Table 1 shows the results of measuring pH in the above environment. In any atmospheric gas, pressure, or temperature,
The values measured using the electrode according to the present invention were almost the same as the calculated values.

[Effects of the Invention] As described above, the composite electrode for measuring pH of high temperature water of the present invention has the following effects:
For example, it is possible to measure pH in Yui environment, which was previously considered impossible, and it is also reasonable from a scientific point of view.
This makes it possible to quantitatively evaluate high-temperature water in oil well environments, etc., and provides useful information for selecting and managing Yui materials, making it an extremely valuable tool that contributes to industrial development. be.

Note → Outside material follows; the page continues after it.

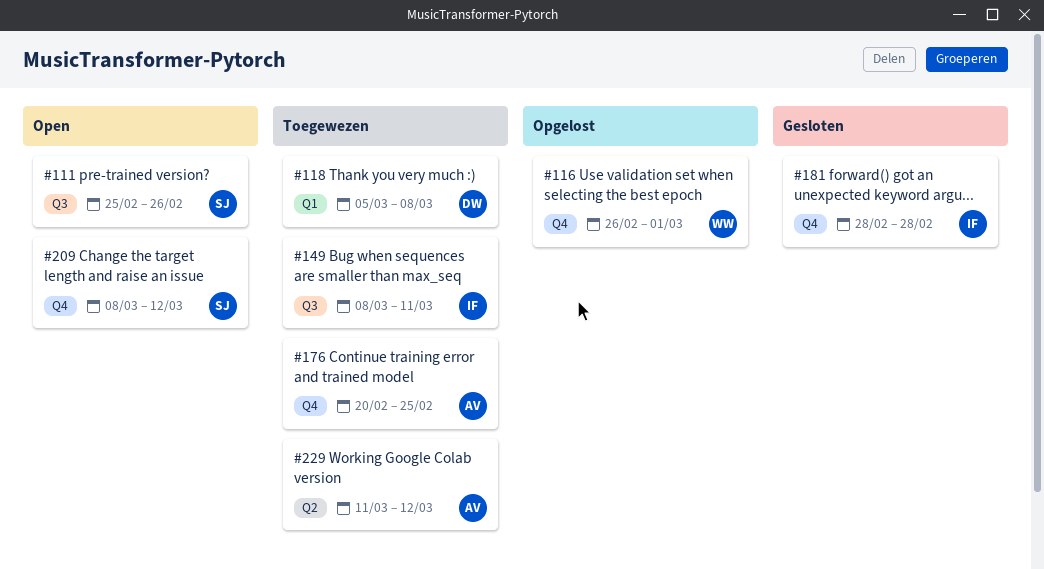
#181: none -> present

[Brief explanation of the drawing]

FIG. 1(a) shows a high-temperature, high-pressure oil well environment in an embodiment of the present invention.
Schematic diagram of H-sensing composite electrode, Fig. 1(b) is similar to Fig. 1(a)
A-A″ sectional view of , FIG. 2 is a sectional view of the po sensing electrode part,
FIG. 3 is a sectional view of the reference electrode part, FIG. 4 is a sectional view of the counter electrode part, and FIG. 5 is a sectional view of a part of the coupler. DESCRIPTION OF SYMBOLS 1... Insulating holder body, 23.4... Opening, 5... pH sensing electrode, 619... Stainless steel cylinder 7 9.20.22... O-ring, 821... Stainless steel presser, 10.23... Upper plug, 1124... Small hole, 12... Part of coupler, 13.25... Vinyl wire, 14... Reference electrode, 15... Liquid permeable solid, 16... Polymer membrane, 17... Internal liquid for reference electrode, 18... Counter electrode, 26... Piping.

Claims (1)

[Claims] 1. An insulating holder that is partially hollow and open on one side, an oxide semiconductor sensing electrode section disposed on the inner wall side of the insulating holder, a counter electrode section made of an inert metal, and a counter electrode section made of an inert metal. A reference electrode part for regulating the potential of the sensing electrode from the outside, three lead wires connected to each of the above electrode parts and embedded through the solid part of the insulating holder, and the lead wires. p
A composite electrode for measuring the pH of high-temperature, high-pressure water, comprising a coupler for connecting to a cable connected to an H measuring device, and a sealing part for insulating the connecting part from an external solution. 2. The sensing electrode part includes a cylinder electrically connected to the terminal at the end of the insulating holder, a sensing electrode arranged inside the cylinder toward the inner wall surface of the insulating holder, and fixing the sensing electrode. 2. The composite electrode for measuring pH of high-temperature, high-pressure water according to claim 1, comprising a presser foot and a plug for insulating the presser foot from the outside. 3. The reference electrode part has a liquid-permeable solid on the inner wall side of the holder, an ion-permeable polymer membrane, an internal liquid separated from the liquid to be measured by the polymer membrane, and an internal liquid immersed in the internal liquid. 3. The composite electrode for measuring pH of high-temperature, high-pressure water according to claim 1 or 2, comprising a reference electrode body. 4 The counter electrode part includes a cylinder electrically connected to the terminal at the end of the insulating holder, a counter electrode placed inside the cylinder toward the inner wall surface of the insulating holder, and a presser for fixing the counter electrode. The composite electrode for measuring the pH of high-temperature, high-pressure water according to any one of claims 1 to 3, comprising gold and a plug for insulating the presser foot from the outside.